▶ **AIM OF THE EXERCISE**
Gather every line of the data below that contains the string "collectors", and copy each one out in full.

Stored data entries

-.-.-

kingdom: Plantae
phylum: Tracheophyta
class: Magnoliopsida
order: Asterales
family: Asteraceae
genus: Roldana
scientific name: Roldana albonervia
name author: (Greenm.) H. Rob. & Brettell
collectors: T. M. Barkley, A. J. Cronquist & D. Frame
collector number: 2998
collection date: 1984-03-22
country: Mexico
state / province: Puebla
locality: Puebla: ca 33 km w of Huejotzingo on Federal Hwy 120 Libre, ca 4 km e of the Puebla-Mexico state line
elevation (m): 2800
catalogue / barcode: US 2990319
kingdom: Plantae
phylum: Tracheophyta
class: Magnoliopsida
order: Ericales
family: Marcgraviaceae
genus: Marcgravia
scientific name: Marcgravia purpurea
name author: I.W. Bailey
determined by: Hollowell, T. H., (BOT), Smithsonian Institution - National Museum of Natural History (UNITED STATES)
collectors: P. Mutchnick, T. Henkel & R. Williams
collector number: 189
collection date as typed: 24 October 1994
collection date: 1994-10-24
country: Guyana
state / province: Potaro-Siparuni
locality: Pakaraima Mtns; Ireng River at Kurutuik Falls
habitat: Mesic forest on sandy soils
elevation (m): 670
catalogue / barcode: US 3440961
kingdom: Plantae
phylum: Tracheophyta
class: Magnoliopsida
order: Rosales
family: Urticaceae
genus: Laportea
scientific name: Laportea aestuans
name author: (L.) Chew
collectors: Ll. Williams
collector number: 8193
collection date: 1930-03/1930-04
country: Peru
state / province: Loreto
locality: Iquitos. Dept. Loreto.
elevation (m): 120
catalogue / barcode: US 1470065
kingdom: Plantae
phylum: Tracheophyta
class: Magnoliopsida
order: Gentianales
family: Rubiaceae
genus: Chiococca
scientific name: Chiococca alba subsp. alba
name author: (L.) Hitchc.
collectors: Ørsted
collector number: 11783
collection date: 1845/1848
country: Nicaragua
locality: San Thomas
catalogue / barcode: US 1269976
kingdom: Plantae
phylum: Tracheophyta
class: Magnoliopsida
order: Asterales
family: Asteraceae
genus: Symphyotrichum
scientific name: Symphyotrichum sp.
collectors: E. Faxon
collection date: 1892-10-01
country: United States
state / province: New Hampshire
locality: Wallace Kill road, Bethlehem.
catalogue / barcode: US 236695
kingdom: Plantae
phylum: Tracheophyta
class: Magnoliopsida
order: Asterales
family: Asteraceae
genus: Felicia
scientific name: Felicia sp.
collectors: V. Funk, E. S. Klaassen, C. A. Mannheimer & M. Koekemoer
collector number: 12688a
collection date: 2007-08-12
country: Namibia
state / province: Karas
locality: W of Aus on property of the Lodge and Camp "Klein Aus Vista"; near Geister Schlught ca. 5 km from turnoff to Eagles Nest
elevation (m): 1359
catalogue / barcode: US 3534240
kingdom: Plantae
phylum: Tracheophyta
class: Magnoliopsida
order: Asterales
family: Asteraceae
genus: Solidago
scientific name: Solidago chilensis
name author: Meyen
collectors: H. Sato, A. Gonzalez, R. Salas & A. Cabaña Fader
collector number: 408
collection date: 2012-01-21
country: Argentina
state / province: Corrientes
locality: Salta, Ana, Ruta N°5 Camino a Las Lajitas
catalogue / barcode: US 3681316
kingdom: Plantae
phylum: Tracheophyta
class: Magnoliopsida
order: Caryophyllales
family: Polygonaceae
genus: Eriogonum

-.-.-

▶ **PROBLEM SOLUTION**
collectors: T. M. Barkley, A. J. Cronquist & D. Frame
collectors: P. Mutchnick, T. Henkel & R. Williams
collectors: Ll. Williams
collectors: Ørsted
collectors: E. Faxon
collectors: V. Funk, E. S. Klaassen, C. A. Mannheimer & M. Koekemoer
collectors: H. Sato, A. Gonzalez, R. Salas & A. Cabaña Fader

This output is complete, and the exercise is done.